For some years, when I have travelled, my passport has been stowed in my hip pocket. This has worked well (apart from the incident with the cool wash cycle) but did mean that my passport developed a firm curve. Earlier this year I needed a new passport, and when it arrived, there was a firm instruction: “Do not Bend”. This is, presumably, because it has a chip inside, and, as we all know, silicon does not bend. But when you talk to, among others, Gerhard Klink of the Fraunhofer Institute’s “Group Polytronic Technologies” in Munich, he can show silicon bending. It is easy, really. You start with a standard wafer, build up your circuit on one side, and then remove the back side of the wafer mechanically until you achieve a thickness of less than 25 microns. (The technology for making wafers thinner has been well developed for MEMS sensors and related products.) At this thickness, it is possible to bend silicon easily.
Why would you want to? Apparently, the makers of smart cards are looking at this. Many of you in the United States may not be aware that most credit cards in the rest of the world have an integrated chip, and, instead of swiping a magnetic strip through a reader, a transaction involves a conversation between a card reader, the card, and the card user. The card owner enters a PIN (Personal Identification Number), which is checked by the card reader. Chip and PIN technology is inherently more secure than magnetic stripe reading. (And it is coming to the US this year – possibly.) Other smart cards are used in such things as pre-paid multi-use public transport tickets, usually with Near Field Communication (NFC) built in. Since plastic cards naturally flex, having chips that flex as well provides obvious advantages. Although Fraunhofer is working with major smart card companies and their silicon suppliers, smart cards have been around for some time without using flexible silicon.
But firstly, what is the Fraunhofer’s “Group Polytronic Technology”? It is part of the Fraunhofer-Gesellschaft, which is, according to their web site, “… Europe’s largest application-oriented research organisation. Our research efforts are geared entirely to people’s needs: health, security, communication, energy, and the environment.” Fraunhofer has 24,000 people, most of whom are scientists and engineers. It has a budget of Euro 2 billion, (US$2.8 billion) of which Euro 1.7 billion comes from contract research. As well as industry funding, there is also funding from the German Federal Government and from the Länder (the Länder are the German equivalent of the States in the US). A significant and growing part of the income comes from licences for Fraunhofer-developed technologies. The 66 Institutes and research units are organised in 7 groups, one of which is Microelectronics. Within this group is the Fraunhofer Research Institution for Microsystems and Solid State Technologies EMFT, based in Munich, and part of this is Mr. Klink’s Group Polytronic Technology.
The group has two technology areas: Silicon Wafer Processing (particularly MEMS technology) and Plastic Film Processing (particularly reel-to-reel technology).
While flexible silicon still looks a little like a solution in search of a problem, plastic film is a fascinating technology, or rather a fascinating range of technologies. With plastics, we are looking at organic materials – carbon-based electronics – something that has been a research target for many years. The first breakthrough came with OLEDs (Organic Light-Emitting Diodes).

Record list>

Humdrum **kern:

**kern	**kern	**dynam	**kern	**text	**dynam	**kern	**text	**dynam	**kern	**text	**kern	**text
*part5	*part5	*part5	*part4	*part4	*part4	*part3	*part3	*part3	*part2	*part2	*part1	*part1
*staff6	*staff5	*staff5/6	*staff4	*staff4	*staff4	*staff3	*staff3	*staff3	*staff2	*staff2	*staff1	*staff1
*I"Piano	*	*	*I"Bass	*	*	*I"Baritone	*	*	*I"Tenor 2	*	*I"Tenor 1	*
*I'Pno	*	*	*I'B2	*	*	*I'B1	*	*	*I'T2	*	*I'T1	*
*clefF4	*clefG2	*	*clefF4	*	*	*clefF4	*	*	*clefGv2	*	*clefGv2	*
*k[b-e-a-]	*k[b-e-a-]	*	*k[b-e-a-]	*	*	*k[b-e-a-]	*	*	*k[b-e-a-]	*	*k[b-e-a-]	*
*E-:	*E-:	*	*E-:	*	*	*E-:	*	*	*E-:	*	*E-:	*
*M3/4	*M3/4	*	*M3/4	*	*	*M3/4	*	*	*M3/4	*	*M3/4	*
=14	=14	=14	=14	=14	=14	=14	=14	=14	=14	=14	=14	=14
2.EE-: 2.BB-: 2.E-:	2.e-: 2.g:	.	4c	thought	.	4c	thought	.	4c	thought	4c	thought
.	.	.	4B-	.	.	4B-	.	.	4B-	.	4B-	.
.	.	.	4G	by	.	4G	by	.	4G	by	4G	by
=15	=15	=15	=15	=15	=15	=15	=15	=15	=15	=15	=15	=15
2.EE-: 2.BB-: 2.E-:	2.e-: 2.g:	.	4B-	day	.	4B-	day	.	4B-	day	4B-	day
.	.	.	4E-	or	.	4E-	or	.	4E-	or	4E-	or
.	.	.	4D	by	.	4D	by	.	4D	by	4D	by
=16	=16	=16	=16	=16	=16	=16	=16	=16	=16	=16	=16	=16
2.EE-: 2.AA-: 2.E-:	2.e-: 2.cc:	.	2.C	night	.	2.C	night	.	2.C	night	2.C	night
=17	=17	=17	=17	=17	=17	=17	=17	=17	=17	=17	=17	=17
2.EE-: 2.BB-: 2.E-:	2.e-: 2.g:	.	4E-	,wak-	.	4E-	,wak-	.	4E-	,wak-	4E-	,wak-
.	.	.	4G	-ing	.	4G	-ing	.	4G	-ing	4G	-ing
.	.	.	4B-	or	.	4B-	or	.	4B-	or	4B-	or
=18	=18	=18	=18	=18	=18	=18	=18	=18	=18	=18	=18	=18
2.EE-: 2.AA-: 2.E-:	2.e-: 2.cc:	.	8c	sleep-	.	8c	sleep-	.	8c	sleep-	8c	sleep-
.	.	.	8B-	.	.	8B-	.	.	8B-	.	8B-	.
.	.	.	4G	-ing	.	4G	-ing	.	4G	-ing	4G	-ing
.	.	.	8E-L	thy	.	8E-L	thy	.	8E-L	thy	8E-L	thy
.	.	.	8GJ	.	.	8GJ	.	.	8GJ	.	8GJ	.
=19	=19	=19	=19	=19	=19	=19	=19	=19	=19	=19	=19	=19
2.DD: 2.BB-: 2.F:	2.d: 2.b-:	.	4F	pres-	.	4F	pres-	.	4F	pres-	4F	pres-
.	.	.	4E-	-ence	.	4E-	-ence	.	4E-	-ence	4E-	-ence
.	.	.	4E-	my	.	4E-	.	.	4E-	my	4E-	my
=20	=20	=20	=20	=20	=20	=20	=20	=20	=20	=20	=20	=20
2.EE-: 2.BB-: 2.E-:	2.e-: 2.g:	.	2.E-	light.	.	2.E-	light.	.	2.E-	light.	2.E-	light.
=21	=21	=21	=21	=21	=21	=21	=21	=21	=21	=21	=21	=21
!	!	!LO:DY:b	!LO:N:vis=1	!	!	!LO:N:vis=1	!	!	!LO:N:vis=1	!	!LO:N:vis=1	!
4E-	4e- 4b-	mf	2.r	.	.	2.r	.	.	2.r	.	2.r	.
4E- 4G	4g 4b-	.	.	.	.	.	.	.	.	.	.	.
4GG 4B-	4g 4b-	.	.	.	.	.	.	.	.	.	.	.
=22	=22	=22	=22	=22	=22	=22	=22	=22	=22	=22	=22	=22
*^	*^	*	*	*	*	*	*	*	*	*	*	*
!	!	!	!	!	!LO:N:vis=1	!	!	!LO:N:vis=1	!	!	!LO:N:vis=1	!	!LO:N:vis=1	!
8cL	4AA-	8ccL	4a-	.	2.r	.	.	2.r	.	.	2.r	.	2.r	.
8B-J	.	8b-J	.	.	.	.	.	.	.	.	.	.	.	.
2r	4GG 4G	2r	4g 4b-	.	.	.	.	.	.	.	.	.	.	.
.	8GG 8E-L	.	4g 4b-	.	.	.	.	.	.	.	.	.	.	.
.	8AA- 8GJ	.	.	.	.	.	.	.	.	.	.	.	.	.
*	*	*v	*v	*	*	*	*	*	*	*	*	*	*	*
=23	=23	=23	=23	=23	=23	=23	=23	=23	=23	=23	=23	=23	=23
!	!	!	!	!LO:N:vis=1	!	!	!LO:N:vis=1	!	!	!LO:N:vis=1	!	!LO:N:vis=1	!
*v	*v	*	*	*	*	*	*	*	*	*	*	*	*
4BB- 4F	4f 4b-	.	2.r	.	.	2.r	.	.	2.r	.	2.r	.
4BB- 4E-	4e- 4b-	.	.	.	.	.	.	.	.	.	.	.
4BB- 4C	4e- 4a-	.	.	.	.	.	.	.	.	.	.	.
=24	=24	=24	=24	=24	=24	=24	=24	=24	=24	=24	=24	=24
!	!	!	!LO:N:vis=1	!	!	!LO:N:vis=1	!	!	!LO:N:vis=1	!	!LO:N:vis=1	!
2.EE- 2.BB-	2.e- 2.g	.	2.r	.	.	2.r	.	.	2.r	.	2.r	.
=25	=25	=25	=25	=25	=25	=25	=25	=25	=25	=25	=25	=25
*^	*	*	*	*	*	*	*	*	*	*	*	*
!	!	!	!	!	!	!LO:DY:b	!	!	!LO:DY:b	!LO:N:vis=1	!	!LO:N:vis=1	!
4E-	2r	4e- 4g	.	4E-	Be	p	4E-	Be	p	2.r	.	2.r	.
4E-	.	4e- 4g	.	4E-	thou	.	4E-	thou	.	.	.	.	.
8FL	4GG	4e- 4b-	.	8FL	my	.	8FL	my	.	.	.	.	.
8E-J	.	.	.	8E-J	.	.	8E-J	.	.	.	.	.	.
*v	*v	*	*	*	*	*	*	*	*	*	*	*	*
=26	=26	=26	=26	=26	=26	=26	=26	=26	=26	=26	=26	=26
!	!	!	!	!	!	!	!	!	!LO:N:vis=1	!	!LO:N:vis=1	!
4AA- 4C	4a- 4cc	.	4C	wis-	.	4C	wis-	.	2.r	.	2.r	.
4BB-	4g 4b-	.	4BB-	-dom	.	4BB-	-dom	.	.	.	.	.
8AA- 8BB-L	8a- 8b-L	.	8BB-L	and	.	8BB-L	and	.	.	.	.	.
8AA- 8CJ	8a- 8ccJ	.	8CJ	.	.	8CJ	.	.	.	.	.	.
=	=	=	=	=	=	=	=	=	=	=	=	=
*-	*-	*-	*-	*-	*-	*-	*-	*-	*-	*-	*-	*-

Tasks to complete>
1 – Reproduce word for word the part of the flexible silicon article running from "While flexible silicon" down to "(Organic Light-Emitting Diodes).".
2 – Decide whether each statement agrees with the flexible silicon article, answering yes or no and quoting the deciding words: (a) Fraunhofer has 24,000 people. (b) The back side of the wafer is removed chemically. (c) The 66 Institutes and research units are organised in nine groups.
3 – According to the flexible silicon article, below what thickness must a wafer be thinned so that the silicon bends easily?
The items are not needed for this work.

Answers per task>
1 –
While flexible silicon still looks a little like a solution in search of a problem, plastic film is a fascinating technology, or rather a fascinating range of technologies. With plastics, we are looking at organic materials – carbon-based electronics – something that has been a research target for many years. The first breakthrough came with OLEDs (Organic Light-Emitting Diodes).

2 –
(a) Yes: "Fraunhofer has 24,000 people, most of whom are scientists and engineers."
(b) No: "remove the back side of the wafer mechanically"
(c) No: "The 66 Institutes and research units are organised in 7 groups"

3 – Less than 25 microns.